Drone armé abattu par l’armée russe au-dessus de la base aérienne de Hmeimim, en Syrie, le 16 août. / ANDREY BORODULIN / AFP

L’été 2018 n’aura pas, c’est le moins que l’on puisse dire, contribué à rehausser l’image des drones dans l’opinion. Le 4 août, les autorités vénézuéliennes ont dénoncé un attentat perpétré par deux drones chargés d’explosifs visant le président Nicolas Maduro. Deux jours plus tard, un appareil non-identifié (qui, après avoir été neutralisé, a fini sa course en mer) a survolé le fort de Brégançon. En juillet, un cartel mexicain avait attaqué avec deux petits drones armés le domicile d’un responsable de la lutte contre le trafic de drogue, non loin de la frontière américaine. Un rapport des Nations unies vient de s’inquièter du « niveau élevé de sophistication » atteint par l’organisation Etat islamique en matière de détournement, à des fins terroristes, de drones civils pour en faire une redoutable « arme du pauvre », selon l’expression consacrée. Rien de très nouveau, en réalité.

Tous ces signaux confirment l’identité sulfureuse de cet objet insaisissable, complice des terroristes isolés, des malfaiteurs en quête d’évasion, des inquisiteurs oublieux du respect de la vie privée ... et des casse-pieds qui les font vrombir sur les lieux de vacances. Bref, toujours dans les mauvais coups.

Face à la menace, les pouvoirs publics sont mal armés. Certes, le drone qui folâtrait du côté de Brégançon a été « neutralisé », mais en réalité la panoplie des systèmes anti-drones est bien loin d’être infaillible. Quant à la législation adoptée dans la précipitation afin de réglementer l’usage des drones de loisirs de plus de 800 g (qui devront être déclarés et disposer d’une signature électronique), elle bute sur des difficultés techniques persistantes qui lui ont déja fait prendre un retard conséquent.

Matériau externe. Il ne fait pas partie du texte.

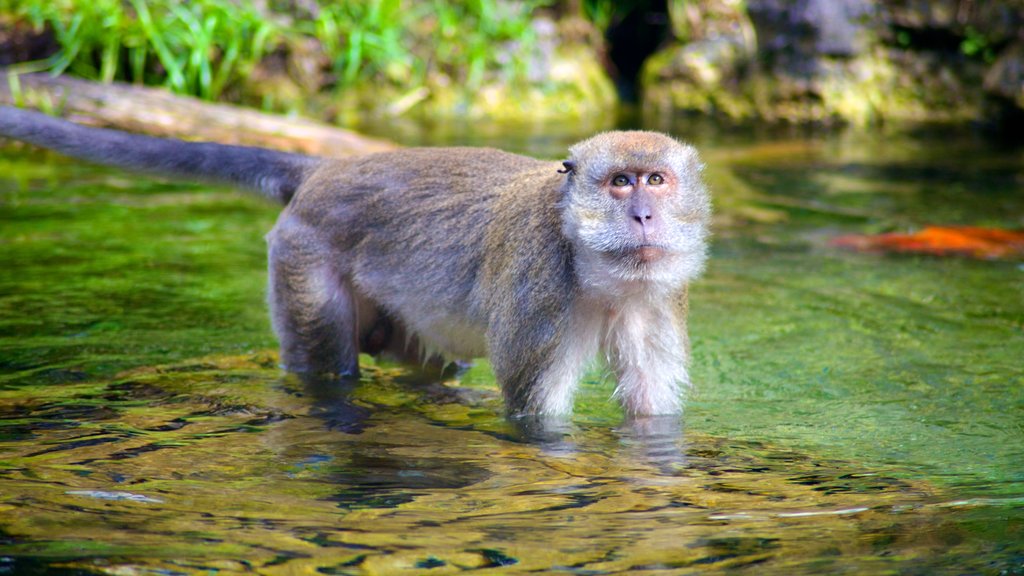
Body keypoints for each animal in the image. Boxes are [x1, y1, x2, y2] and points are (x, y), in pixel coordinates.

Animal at [0, 104, 708, 416]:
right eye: (620, 183)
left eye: (656, 181)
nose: (643, 216)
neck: (592, 269)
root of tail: (324, 171)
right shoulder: (538, 286)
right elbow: (535, 413)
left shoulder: (656, 297)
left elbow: (651, 412)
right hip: (301, 256)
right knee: (325, 364)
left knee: (433, 362)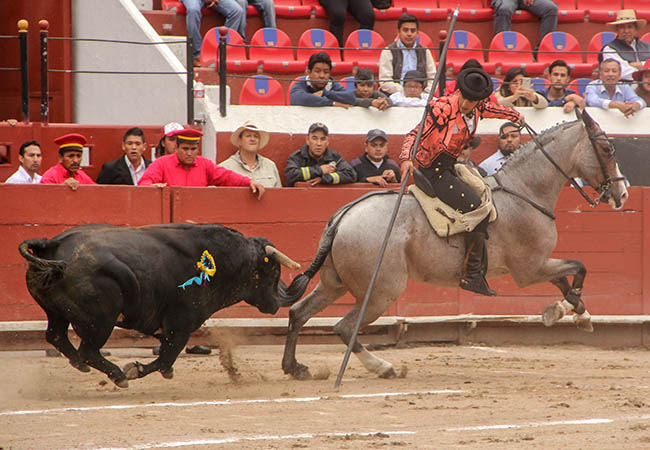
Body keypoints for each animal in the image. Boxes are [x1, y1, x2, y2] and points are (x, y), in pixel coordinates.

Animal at [18, 223, 302, 388]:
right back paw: (118, 375)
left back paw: (81, 365)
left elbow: (166, 353)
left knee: (56, 336)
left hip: (57, 313)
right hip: (100, 321)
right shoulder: (181, 324)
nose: (275, 304)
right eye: (273, 271)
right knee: (87, 349)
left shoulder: (165, 325)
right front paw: (137, 370)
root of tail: (52, 244)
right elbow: (167, 356)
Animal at [280, 109, 624, 380]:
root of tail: (343, 216)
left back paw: (295, 367)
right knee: (344, 327)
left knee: (299, 312)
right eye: (607, 148)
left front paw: (577, 314)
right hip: (381, 291)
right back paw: (384, 367)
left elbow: (568, 280)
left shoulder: (539, 265)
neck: (524, 191)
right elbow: (579, 267)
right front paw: (565, 312)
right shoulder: (529, 269)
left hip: (334, 283)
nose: (622, 194)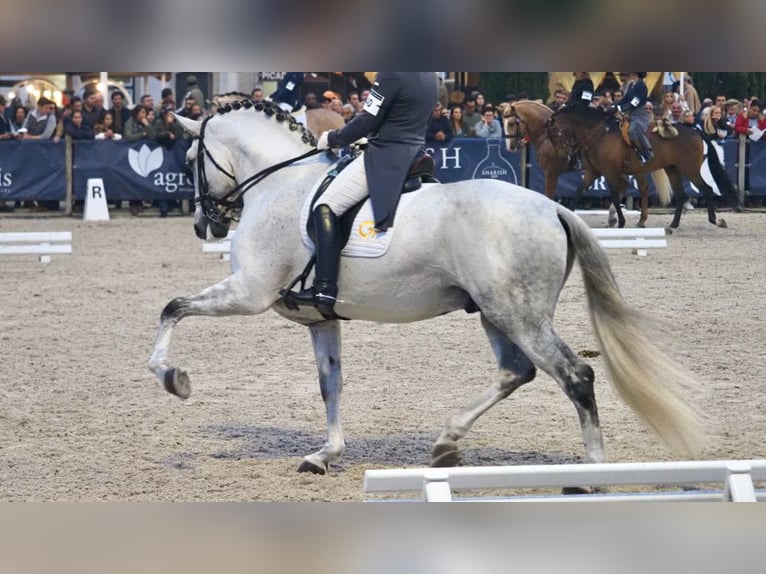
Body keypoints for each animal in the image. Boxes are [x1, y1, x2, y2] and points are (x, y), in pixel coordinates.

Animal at [147, 99, 704, 476]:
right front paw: (324, 455)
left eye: (191, 158)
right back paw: (446, 444)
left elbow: (172, 307)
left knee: (576, 375)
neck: (280, 182)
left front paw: (174, 378)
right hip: (494, 311)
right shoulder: (319, 318)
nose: (204, 225)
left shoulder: (249, 291)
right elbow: (331, 383)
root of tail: (553, 207)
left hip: (520, 314)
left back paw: (591, 473)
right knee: (516, 372)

Utilisé par les secouristes

Face à cette mauvaise réputation, faire valoir que, cet été, les drones ont permis de retrouver des vacanciers égarés dans des parcs naturels, de larguer des gilets sauvetage à des nageurs en difficulté ou des produits de première nécessité aux sinistrés indiens du Kerala, contribué à la protection des dauphins en Amazonie ou la détection précoce de la bactérie « tueuse d’oliviers » n’y fera pas grand-chose. L’objet éveille la suspicion et, à intervalles réguliers, une certaine anxiété.

Cette identité commence à inquiéter les acteurs de la prometteuse mais encore balbutiante économie du drone. Equipé de capteurs, de caméras infra-rouges ou de lidars (radars laser), le drone est capable de modéliser son environnement et de détecter ce qui est invisible au ras du sol. Il commence à se rendre indispensable auprès de professionnels du bâtiment, des travaux publics, des médias voire de l’agriculture. Il a aussi entamé une perçée sur le marché de la sécurité, notamment la surveillance de zones sensibles, et équipe les pompiers, la police et la protection civile. En attendant la livraison par drone qui, n’en déplaise aux sceptiques, fait l’objet d’investissements croissants de la part des services postaux, des grandes entreprises de distribution, de l’aéronautique et même de constructeurs de véhicules utilitaires, tel Mercedes.

Conscients que l’avenir du drone est intimement liée à son acceptabilité sociale, ceux qui misent sur son développement vivent forcément mal les polémiques récurentes qu’il suscite. Il faut pourtant qu’ils s’y résignent. Gentil drone-vilain drone : cet objet est, par nature, sujet à controverses. Comme l’automobile, le smartphone ou les réseaux sociaux.